What the exercise asks -> Give only the count of lines that contain "LIST" in the material.
-- Record extracts follows --
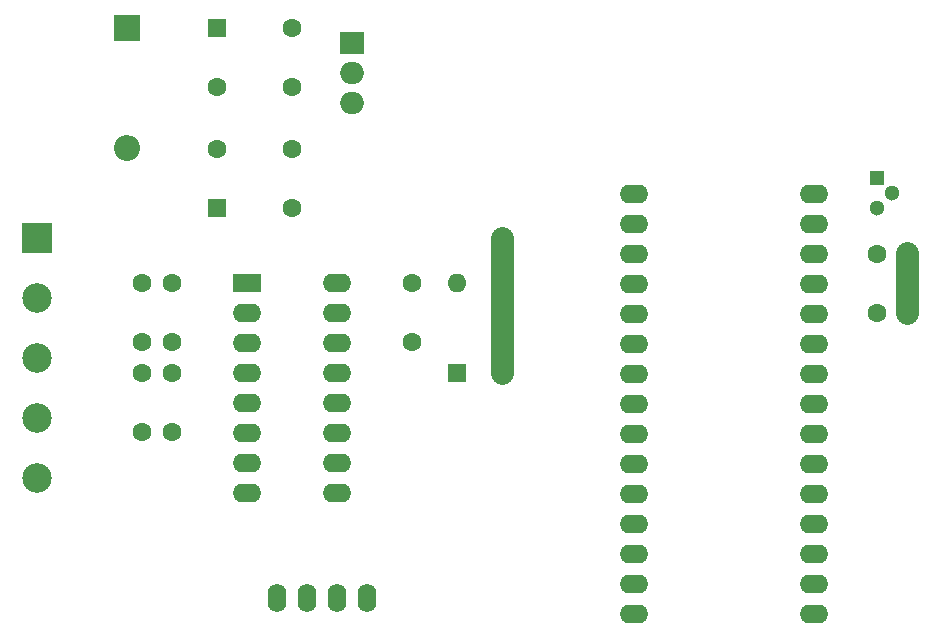
<source format=gbr>
G04 #@! TF.GenerationSoftware,KiCad,Pcbnew,(5.1.4)-1*
G04 #@! TF.CreationDate,2020-03-07T10:46:46+01:00*
G04 #@! TF.ProjectId,transmitter,7472616e-736d-4697-9474-65722e6b6963,rev?*
G04 #@! TF.SameCoordinates,Original*
G04 #@! TF.FileFunction,Copper,L1,Top*
G04 #@! TF.FilePolarity,Positive*
%FSLAX46Y46*%
G04 Gerber Fmt 4.6, Leading zero omitted, Abs format (unit mm)*
G04 Created by KiCad (PCBNEW (5.1.4)-1) date 2020-03-07 10:46:46*
%MOMM*%
%LPD*%
G04 APERTURE LIST*
%ADD10O,2.400000X1.600000*%
%ADD11O,1.600000X2.400000*%
%ADD12R,2.400000X1.600000*%
%ADD13R,1.300000X1.300000*%
%ADD14C,1.300000*%
%ADD15O,2.000000X1.905000*%
%ADD16R,2.000000X1.905000*%
%ADD17C,2.500000*%
%ADD18R,2.500000X2.500000*%
%ADD19O,1.600000X1.600000*%
%ADD20R,1.600000X1.600000*%
%ADD21O,2.200000X2.200000*%
%ADD22R,2.200000X2.200000*%
%ADD23C,1.600000*%
%ADD24C,1.950000*%
G04 APERTURE END LIST*
D10*
X135636000Y-104267000D03*
X135636000Y-101727000D03*
X135636000Y-99187000D03*
X135636000Y-96647000D03*
X135636000Y-94107000D03*
X135636000Y-91567000D03*
X135636000Y-89027000D03*
X135636000Y-86487000D03*
X135636000Y-83947000D03*
X135636000Y-81407000D03*
X135636000Y-78867000D03*
X135636000Y-76327000D03*
X135636000Y-73787000D03*
X135636000Y-71247000D03*
X135636000Y-68707000D03*
X120396000Y-104267000D03*
X120396000Y-101727000D03*
X120396000Y-99187000D03*
X120396000Y-96647000D03*
X120396000Y-94107000D03*
X120396000Y-91567000D03*
X120396000Y-89027000D03*
X120396000Y-86487000D03*
X120396000Y-83947000D03*
X120396000Y-81407000D03*
X120396000Y-78867000D03*
X120396000Y-76327000D03*
X120396000Y-73787000D03*
X120396000Y-71247000D03*
X120396000Y-68707000D03*
D11*
X97790000Y-102870000D03*
X95250000Y-102870000D03*
X92710000Y-102870000D03*
X90170000Y-102870000D03*
D10*
X95250000Y-76200000D03*
X87630000Y-93980000D03*
X95250000Y-78740000D03*
X87630000Y-91440000D03*
X95250000Y-81280000D03*
X87630000Y-88900000D03*
X95250000Y-83820000D03*
X87630000Y-86360000D03*
X95250000Y-86360000D03*
X87630000Y-83820000D03*
X95250000Y-88900000D03*
X87630000Y-81280000D03*
X95250000Y-91440000D03*
X87630000Y-78740000D03*
X95250000Y-93980000D03*
D12*
X87630000Y-76200000D03*
D13*
X140970000Y-67310000D03*
D14*
X140970000Y-69850000D03*
X142240000Y-68580000D03*
D15*
X96520000Y-60960000D03*
X96520000Y-58420000D03*
D16*
X96520000Y-55880000D03*
D17*
X69850000Y-92710000D03*
X69850000Y-87630000D03*
X69850000Y-82550000D03*
X69850000Y-77470000D03*
D18*
X69850000Y-72390000D03*
D19*
X105410000Y-76200000D03*
D20*
X105410000Y-83820000D03*
D21*
X77470000Y-64770000D03*
D22*
X77470000Y-54610000D03*
D23*
X78740000Y-83820000D03*
X78740000Y-88820000D03*
X78740000Y-76200000D03*
X78740000Y-81200000D03*
X81280000Y-81200000D03*
X81280000Y-76200000D03*
X81280000Y-88820000D03*
X81280000Y-83820000D03*
X101600000Y-81200000D03*
X101600000Y-76200000D03*
X140970000Y-73740000D03*
X140970000Y-78740000D03*
X85090000Y-64850000D03*
D20*
X85090000Y-69850000D03*
D23*
X91440000Y-64850000D03*
X91440000Y-69850000D03*
X91440000Y-59610000D03*
X91440000Y-54610000D03*
X85090000Y-59610000D03*
D20*
X85090000Y-54610000D03*
D23*
X109220000Y-83820000D03*
X109220000Y-72390000D03*
X143510000Y-78740000D03*
X143510000Y-73660000D03*
D24*
X109220000Y-83820000D02*
X109220000Y-72390000D01*
X143510000Y-78740000D02*
X143510000Y-73660000D01*
M02*

</source>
-- Record extracts concluded --
Exercise output -> 2